*** Opening of Extracted records ***
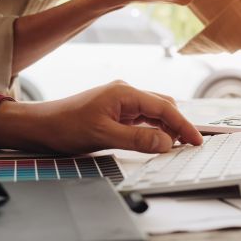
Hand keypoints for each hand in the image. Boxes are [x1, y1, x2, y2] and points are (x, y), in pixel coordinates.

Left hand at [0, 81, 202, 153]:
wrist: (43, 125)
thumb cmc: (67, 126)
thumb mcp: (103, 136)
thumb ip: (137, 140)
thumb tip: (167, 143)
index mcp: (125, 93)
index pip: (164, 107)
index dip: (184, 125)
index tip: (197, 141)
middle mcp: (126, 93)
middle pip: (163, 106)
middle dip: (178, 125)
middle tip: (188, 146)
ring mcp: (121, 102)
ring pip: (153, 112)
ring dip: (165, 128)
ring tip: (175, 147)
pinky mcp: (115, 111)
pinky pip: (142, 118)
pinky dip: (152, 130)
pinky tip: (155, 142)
*** Close of Extracted records ***
*** Opening of Extracted records ***
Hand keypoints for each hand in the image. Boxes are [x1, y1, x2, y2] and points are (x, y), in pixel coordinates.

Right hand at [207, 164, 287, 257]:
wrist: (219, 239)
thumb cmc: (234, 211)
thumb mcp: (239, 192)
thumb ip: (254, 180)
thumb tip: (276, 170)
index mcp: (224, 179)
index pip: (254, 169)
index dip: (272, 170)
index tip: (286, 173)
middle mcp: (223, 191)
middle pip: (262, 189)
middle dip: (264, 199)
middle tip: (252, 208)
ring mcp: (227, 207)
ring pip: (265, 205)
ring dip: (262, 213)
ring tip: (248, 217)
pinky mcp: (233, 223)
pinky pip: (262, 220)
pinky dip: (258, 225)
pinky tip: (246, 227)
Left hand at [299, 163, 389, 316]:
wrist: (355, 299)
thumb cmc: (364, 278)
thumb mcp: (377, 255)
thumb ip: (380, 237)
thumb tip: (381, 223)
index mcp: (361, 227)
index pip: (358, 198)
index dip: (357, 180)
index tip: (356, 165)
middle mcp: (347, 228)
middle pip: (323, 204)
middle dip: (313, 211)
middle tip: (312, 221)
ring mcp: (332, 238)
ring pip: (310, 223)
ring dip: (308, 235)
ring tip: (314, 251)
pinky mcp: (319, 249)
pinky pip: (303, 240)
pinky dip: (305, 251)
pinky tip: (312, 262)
*** Close of Extracted records ***
Return a word-for-word copy of the lines above from the one holding "thumb mcp: (239, 192)" through the one holding "pinky tip: (312, 262)", with both of them included and nothing besides.

| Exercise result |
thumb mcp: (239, 192)
thumb ip: (254, 180)
thumb tip: (276, 170)
index mcp: (224, 179)
index pip: (254, 169)
index dip: (272, 170)
index tip: (286, 173)
middle mcp: (223, 191)
middle pip: (262, 189)
middle dip: (264, 199)
middle tip: (252, 208)
ring mcp: (227, 207)
ring pip: (265, 205)
ring dip: (262, 213)
ring tip: (248, 217)
pinky mcp: (233, 223)
pinky pip: (262, 220)
pinky dip: (258, 225)
pinky tip: (246, 227)
Left hand at [299, 163, 389, 316]:
wrist: (355, 299)
thumb cmc: (364, 278)
thumb mcp: (377, 255)
thumb ip: (380, 237)
thumb tip: (381, 223)
index mcp: (361, 227)
index pip: (358, 198)
index dip: (357, 180)
index tip: (356, 165)
middle mcp: (347, 228)
middle pip: (323, 204)
middle dip: (313, 211)
middle tip: (312, 221)
ring mcp: (332, 238)
ring pip: (310, 223)
ring dip: (308, 235)
ring tip: (314, 251)
pinky mcp: (319, 249)
pinky pip: (303, 240)
pinky dip: (305, 251)
pinky tip: (312, 262)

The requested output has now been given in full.